• _EXERCISE REQUIREMENTS_: Print the listing in its entirety and exactly, leaving out images.

++++ DATA EXTRACT

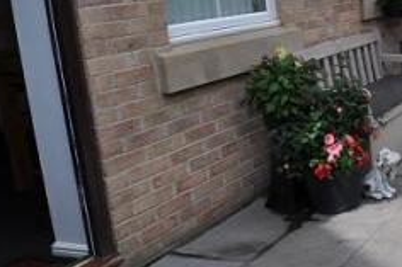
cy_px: 67
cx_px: 513
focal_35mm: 50
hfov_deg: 31.4
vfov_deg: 26.6
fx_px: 558
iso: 200
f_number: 9
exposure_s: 1/320
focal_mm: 12
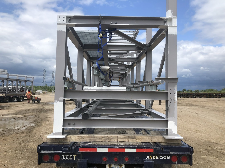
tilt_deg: +4.0
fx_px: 182
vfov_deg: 49.7
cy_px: 84
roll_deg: +0.3
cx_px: 112
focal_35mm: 28
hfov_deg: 63.4
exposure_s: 1/2667
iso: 20
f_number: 1.8
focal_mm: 3.99
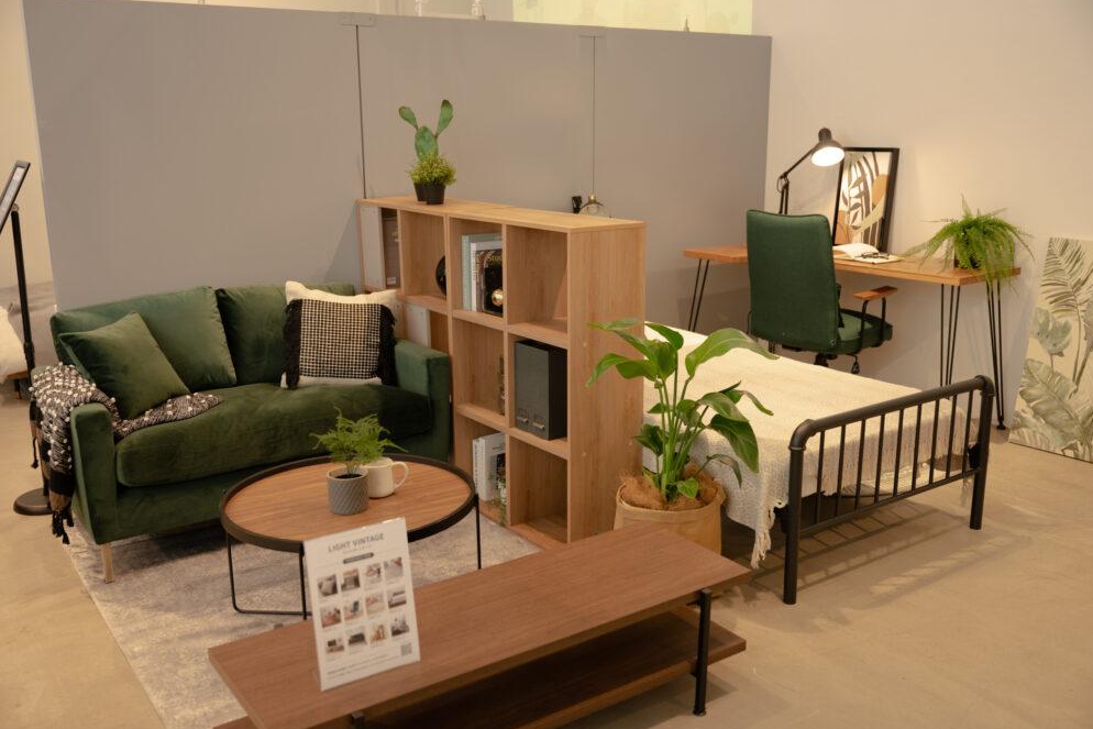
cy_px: 371
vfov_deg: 38.9
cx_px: 545
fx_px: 1032
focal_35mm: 34
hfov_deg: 55.8
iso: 560
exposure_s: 1/200
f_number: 2.8
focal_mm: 33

++++++++

• _RESPONSE AREA_:
cy_px: 67
cx_px: 513
focal_35mm: 50
hfov_deg: 31.4
vfov_deg: 26.6
fx_px: 558
iso: 200
f_number: 9
exposure_s: 1/320
focal_mm: 12
tilt_deg: +4.0
fx_px: 182
vfov_deg: 49.7
cy_px: 84
roll_deg: +0.3
cx_px: 112
focal_35mm: 28
hfov_deg: 63.4
exposure_s: 1/2667
iso: 20
f_number: 1.8
focal_mm: 3.99
cy_px: 371
vfov_deg: 38.9
cx_px: 545
fx_px: 1032
focal_35mm: 34
hfov_deg: 55.8
iso: 560
exposure_s: 1/200
f_number: 2.8
focal_mm: 33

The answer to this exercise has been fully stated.